Enfin, j’en arrive au titre qui m’a imposé l’idée de commencer ma revue « collector’s » des albums ParliamentFunkadelic, je suis complètement pris par la chanson originale de Peter Chase. Il semble avoir offert un titre incroyable au groupe et je n’ai pas encore cerné qui il était. J’ai constaté qu’un Peter Chase réalisait des musiques de film, mais je n’en sais pas trop pour l’instant. Je cite l’article Dig it, en laissant bien sûr penser que la protestation féminine dont il fait part est pire qu’incongrue.

L’ensemble est beaucoup moins éclectique que tout ce qu’ils ont fait jusqu’alors, si l’on excepte l’étrange perle psychédélico-orchestrale « Just got back… », signée Peter Chase, qui intervient en personne en poussant des sifflotements enjoués… Attendez, y’a ma copine Nathalie qui me parle : « Hé, ce morceau, il est chiant… » Euh, bon d’accord…

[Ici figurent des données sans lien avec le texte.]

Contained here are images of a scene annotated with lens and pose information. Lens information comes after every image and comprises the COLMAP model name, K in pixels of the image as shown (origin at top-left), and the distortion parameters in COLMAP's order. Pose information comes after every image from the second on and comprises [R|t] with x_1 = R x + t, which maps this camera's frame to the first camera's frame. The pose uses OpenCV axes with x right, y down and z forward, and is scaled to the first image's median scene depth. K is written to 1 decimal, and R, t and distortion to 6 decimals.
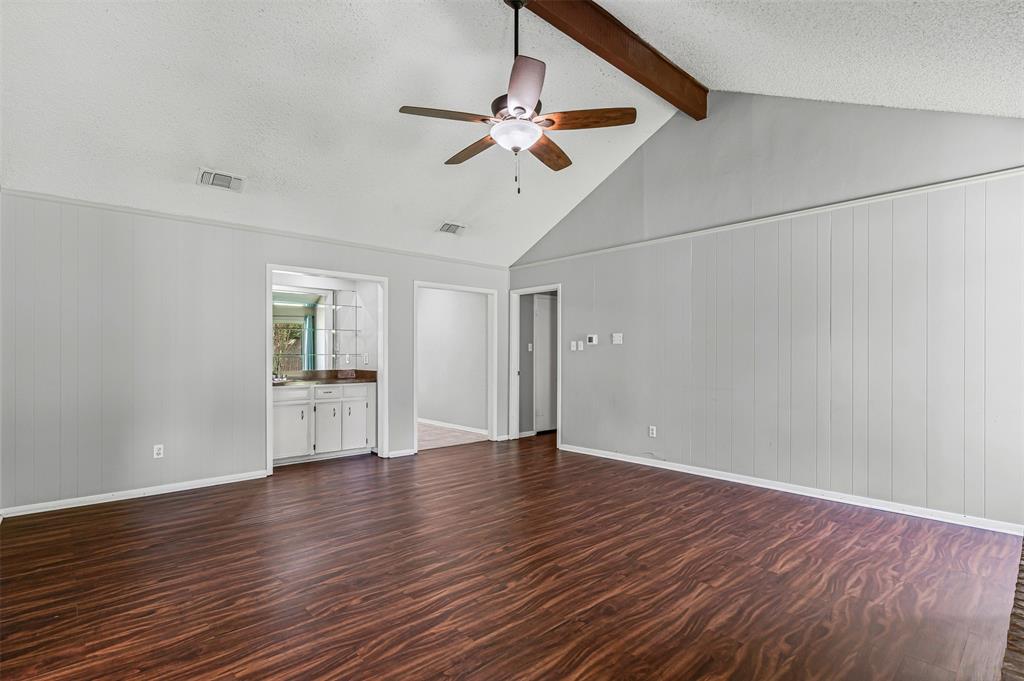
lens RADIAL K [[485.9, 0, 523.0], [0, 485.9, 352.1], [0, 0, 1]] dist [-0.002948, 0.000032]
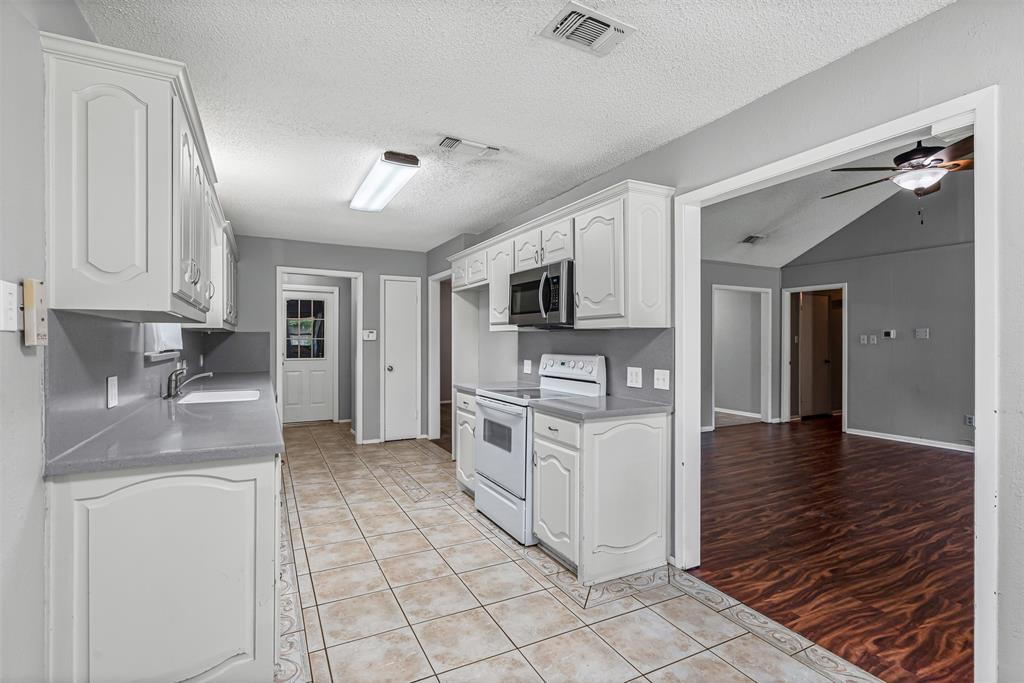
lens RADIAL K [[476.2, 0, 524.5], [0, 476.2, 340.2], [0, 0, 1]] dist [-0.003255, -0.000387]
pose [[0.965818, 0.002468, -0.259210, -0.567819], [-0.000825, 0.999979, 0.006447, -0.027773], [0.259220, -0.006013, 0.965799, -0.369419]]
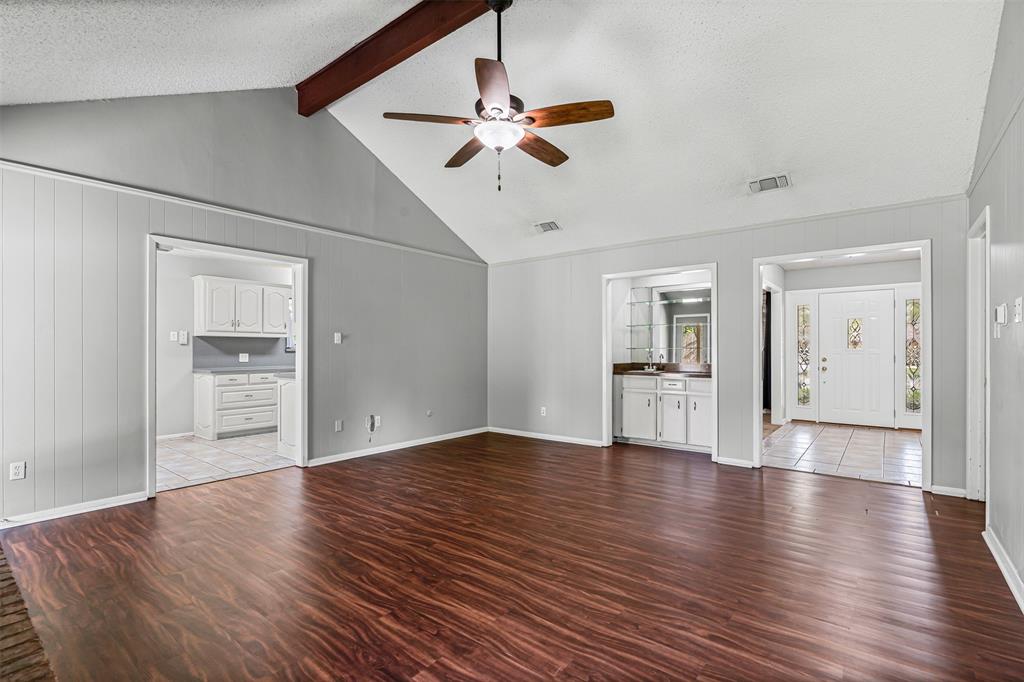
lens RADIAL K [[488.6, 0, 503.0], [0, 488.6, 348.0], [0, 0, 1]] dist [-0.003075, 0.000396]
pose [[0.137825, -0.004078, -0.990448, 0.847587], [0.007651, 0.999966, -0.003052, 0.008076], [0.990427, -0.007157, 0.137851, 0.731190]]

Je n’aurais jamais pu penser qu’une oreille quelconque s’ennuierait à l’écoute d’un tel morceau. Aimer ou ne pas aimer, c’est autre chose. L’insulte laisse amer, elle a du mal à passer. Tant pis ! En tout cas, c’est maladroit de parler de sifflotements. En fait, une mélodie très élaborée, suave et chargée de profondeur est longuement sifflée sans l’aide d’aucun instrument. Un sifflet pareil, je n’avais jamais entendu ça de ma vie. Le morceau laisse l’impression d’avoir déjà entendu, de surgir de la mémoire de l’enfance parmi des sortes de référence classique, ce qui, dans mon cas, reste improbable, mais j’ai cette sensation-là, car inévitablement il y a une force intemporelle du brio, un aboutissement de quelque chose d’unique. Mais, comme ce journaliste avec sa copine, je n’ai encore jamais convaincu qui que ce soit au monde de l’intérêt immense de ce morceau. J’avais acheté l’album bien avant de lire cet article et je me sens moins seul tout de même. Je ne comprends pas tout au monde d’humains dans lequel on m’a plongé. Je ne comprends pas tout.